# Osmocote Plus DIY Root Tabs Vs. Regular Root Tabs



## Grobbins48 (Oct 16, 2017)

Just curious, what makes you skeptical of it? I just started using it, so no experience to speak of here, just wanting to learn from others experiences.


----------



## DarkOne (Aug 26, 2018)

I switched a few months ago. I had some #0 caps instead of the bigger #00 caps so I use a few more tabs per plant. Osmocote Plus is time released so it lasts longer than Flourish Tabs (what I was using prior) but the nutrients are different so that's another reason I use a bit more. It took about a week to be noticeable but it does work fairly well with my amazon swords and vals (italian and corkscrew) after adding a few more tabs during the first couple of weeks. I haven't put more in about 3 months and the swords and vals are still growing nicely. I'm working on a s. repens carpet in my shrimp tank and I put one tab every 1-2". The substrate (BDBS) is about 1.5" deep and I pushed them all the way to the bottom. The roots are very short so it's been slow going but there seems to be some progress. I also put some s. repens clippings in a Fluval Spec III with dirt capped sand (PFS) and it seems to be about equal in growth. 

Overall, I'm very happy with the DIY tabs over Flourish tabs. There was noticeably slow growth if I didn't add a Flourish tab every 3-4 weeks. 

I bought the 8lb bag because it was only a few bucks more but had I known how big the bag actually was, I would've just gotten the 2lb jar.


----------



## dinokath (May 3, 2009)

Saved data entries
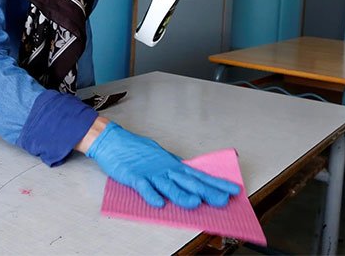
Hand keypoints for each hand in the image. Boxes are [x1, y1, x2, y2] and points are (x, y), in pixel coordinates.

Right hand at [86, 123, 239, 208]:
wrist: (111, 141)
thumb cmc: (135, 149)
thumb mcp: (160, 155)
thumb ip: (173, 164)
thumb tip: (188, 169)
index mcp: (171, 164)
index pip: (198, 175)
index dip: (215, 183)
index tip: (233, 190)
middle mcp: (164, 169)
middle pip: (188, 181)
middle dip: (207, 190)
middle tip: (223, 199)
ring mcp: (149, 173)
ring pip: (168, 185)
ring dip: (182, 194)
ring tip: (195, 203)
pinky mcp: (133, 176)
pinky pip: (143, 187)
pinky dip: (151, 194)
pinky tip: (159, 203)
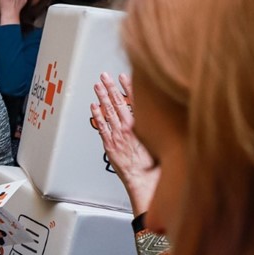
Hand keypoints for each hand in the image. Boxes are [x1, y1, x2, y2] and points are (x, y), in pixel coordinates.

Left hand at [90, 72, 158, 212]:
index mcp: (142, 124)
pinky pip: (101, 126)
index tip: (122, 76)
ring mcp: (118, 135)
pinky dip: (97, 115)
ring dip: (101, 97)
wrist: (145, 178)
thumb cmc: (154, 162)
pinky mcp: (110, 144)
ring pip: (108, 111)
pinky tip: (94, 106)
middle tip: (104, 76)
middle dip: (110, 87)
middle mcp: (128, 127)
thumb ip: (155, 125)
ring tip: (97, 86)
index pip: (133, 99)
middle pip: (117, 102)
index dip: (126, 86)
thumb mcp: (159, 138)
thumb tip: (157, 113)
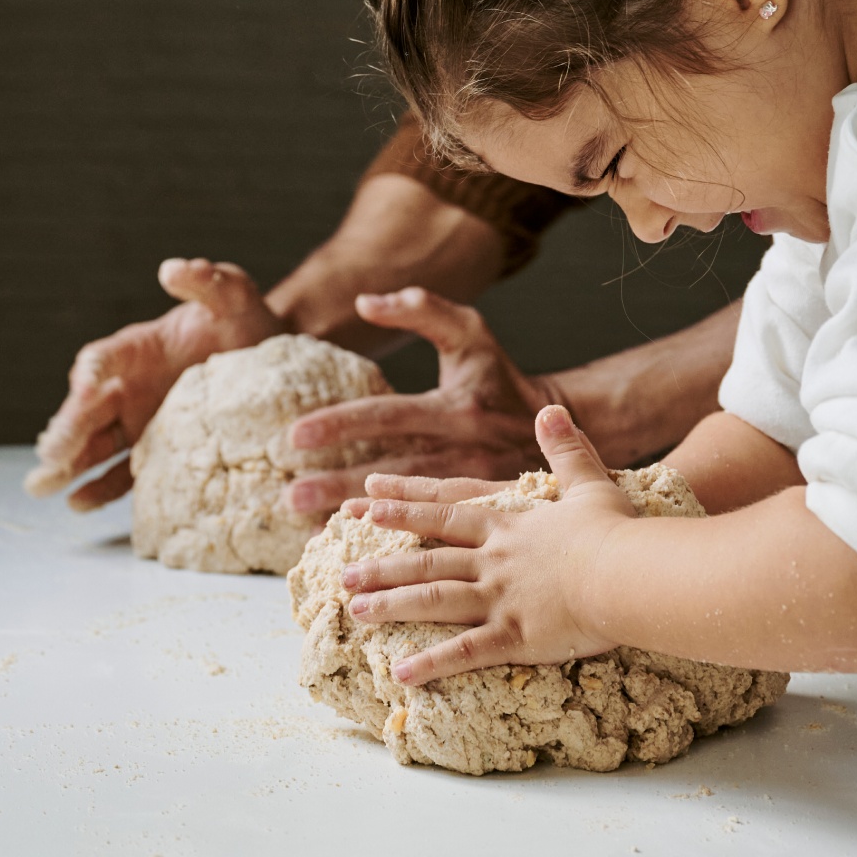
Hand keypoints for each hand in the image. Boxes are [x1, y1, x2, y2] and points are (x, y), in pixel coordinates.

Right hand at [25, 259, 283, 508]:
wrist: (271, 361)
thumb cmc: (246, 321)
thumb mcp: (234, 296)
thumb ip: (208, 281)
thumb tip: (174, 268)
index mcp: (138, 349)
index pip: (101, 359)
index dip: (90, 373)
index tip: (85, 387)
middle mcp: (129, 386)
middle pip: (86, 408)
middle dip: (66, 430)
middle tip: (51, 455)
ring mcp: (140, 422)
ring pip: (94, 444)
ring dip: (68, 464)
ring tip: (43, 486)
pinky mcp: (156, 451)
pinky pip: (122, 471)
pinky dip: (101, 487)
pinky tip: (79, 503)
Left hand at [285, 288, 552, 517]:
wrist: (565, 422)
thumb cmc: (500, 376)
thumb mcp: (469, 333)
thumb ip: (420, 310)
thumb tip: (364, 302)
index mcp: (459, 407)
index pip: (390, 415)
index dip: (343, 424)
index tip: (296, 435)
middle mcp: (467, 448)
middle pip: (394, 469)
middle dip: (340, 482)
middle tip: (291, 494)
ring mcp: (477, 486)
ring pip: (412, 508)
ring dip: (362, 519)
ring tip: (313, 529)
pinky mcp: (484, 513)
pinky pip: (435, 531)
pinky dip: (399, 542)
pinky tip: (363, 554)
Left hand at [340, 405, 635, 684]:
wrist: (628, 571)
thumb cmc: (615, 529)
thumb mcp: (589, 480)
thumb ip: (567, 446)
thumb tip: (549, 409)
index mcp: (508, 524)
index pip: (446, 511)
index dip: (405, 508)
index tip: (367, 504)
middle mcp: (495, 559)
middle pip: (429, 558)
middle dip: (383, 565)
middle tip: (343, 572)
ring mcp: (501, 598)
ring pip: (435, 599)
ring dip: (393, 605)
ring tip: (355, 612)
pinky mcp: (516, 635)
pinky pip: (466, 651)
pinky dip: (433, 663)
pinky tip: (402, 673)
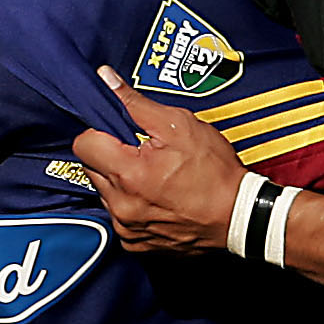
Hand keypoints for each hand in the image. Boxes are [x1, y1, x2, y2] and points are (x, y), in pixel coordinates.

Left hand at [74, 67, 245, 254]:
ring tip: (156, 178)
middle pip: (92, 169)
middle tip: (144, 154)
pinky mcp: (137, 244)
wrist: (240, 216)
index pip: (83, 144)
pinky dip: (134, 206)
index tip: (121, 135)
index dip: (101, 133)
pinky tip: (158, 199)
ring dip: (122, 183)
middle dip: (112, 157)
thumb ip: (136, 104)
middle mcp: (122, 205)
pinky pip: (121, 218)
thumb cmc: (216, 174)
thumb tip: (107, 79)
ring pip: (106, 194)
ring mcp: (128, 228)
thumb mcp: (180, 126)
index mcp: (128, 174)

What the task requires: In the root tabs thread, how often did DarkOne have to add a Flourish tab to avoid noticeably slow growth? The listing comes from a separate source unrelated to the thread.

Solution to the problem: Every 3-4 weeks.